If everyone throws their toy out of the pram whenever someone airs and unpopular opinion on a thread then mumsnet would be a very dull place.

We are all grown-ups here. No one 'makes' a poster behave badly to another poster, we are all responsible for our actions and hve to take the consequences - and that may mean some time spent in the sin bin.

And we should all be treated the same, there should not be any posters who have special licence to break guidelines.

MaryZombie · 26/10/2013 15:09

Yes you are right. I usually manage to control myself Halloween Grin

I think the bullying threads got to me last week, and that's sort of blinding me a bit. There was some horrible personal stuff that didn't get deleted (until the whole thread went in one case), so it did appear that it depended on what was reported, not what was said.

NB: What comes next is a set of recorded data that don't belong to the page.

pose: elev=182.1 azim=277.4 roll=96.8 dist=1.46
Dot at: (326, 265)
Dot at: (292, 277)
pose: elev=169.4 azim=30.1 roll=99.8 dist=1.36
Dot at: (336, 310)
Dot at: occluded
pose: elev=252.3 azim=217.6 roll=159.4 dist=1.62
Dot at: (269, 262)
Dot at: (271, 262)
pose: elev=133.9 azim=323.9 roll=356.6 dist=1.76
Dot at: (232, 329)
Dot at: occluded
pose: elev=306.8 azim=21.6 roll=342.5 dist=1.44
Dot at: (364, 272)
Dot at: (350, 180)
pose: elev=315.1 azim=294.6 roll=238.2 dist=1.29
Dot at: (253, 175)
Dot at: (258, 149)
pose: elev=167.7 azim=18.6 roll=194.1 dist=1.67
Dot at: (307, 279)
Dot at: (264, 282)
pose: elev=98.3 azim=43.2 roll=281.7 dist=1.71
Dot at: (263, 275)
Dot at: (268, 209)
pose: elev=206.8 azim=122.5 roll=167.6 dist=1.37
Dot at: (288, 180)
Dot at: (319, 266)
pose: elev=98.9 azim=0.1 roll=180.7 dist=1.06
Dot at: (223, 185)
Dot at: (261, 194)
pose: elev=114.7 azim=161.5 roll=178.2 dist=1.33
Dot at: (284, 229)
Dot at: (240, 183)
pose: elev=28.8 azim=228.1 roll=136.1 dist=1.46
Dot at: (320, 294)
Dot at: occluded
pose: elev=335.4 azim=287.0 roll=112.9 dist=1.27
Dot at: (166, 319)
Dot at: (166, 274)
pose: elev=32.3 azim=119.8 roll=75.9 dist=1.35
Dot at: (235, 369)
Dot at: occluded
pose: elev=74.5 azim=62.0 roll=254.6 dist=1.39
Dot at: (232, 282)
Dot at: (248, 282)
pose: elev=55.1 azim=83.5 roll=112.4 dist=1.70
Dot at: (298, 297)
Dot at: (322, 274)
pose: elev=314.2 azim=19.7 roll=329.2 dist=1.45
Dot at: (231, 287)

I think if a whole thread is a bunfight, then maybe whichever hq-er comes across it should maybe look at trying to equalise deletions on both sides, rather than just deleting the individual reported post, iyswim. Because I wouldn't report someone calling someone else pompous, or passive-aggressive, or even annoying as a personal attack. But some people seem to take everything as a personal attack.

It can be very difficult to express disagreement on some threads - and we should all be allowed to disagree - without being reported.

MaryZombie · 26/10/2013 15:11

Sorry, I don't mean delete equal numbers on both sides - I just mean if someone reports what they think is an attack, and it's deleted, maybe the mnhq-er in charge should have a read of the thread and delete all personal attacks.

I also think that sometimes posts are deleted that shouldn't be - saying someone sounds pompous, or ignorant (when they are saying things that are factually wrong) or selfish, for example, should be allowed. Otherwise it is very hard to get a point across.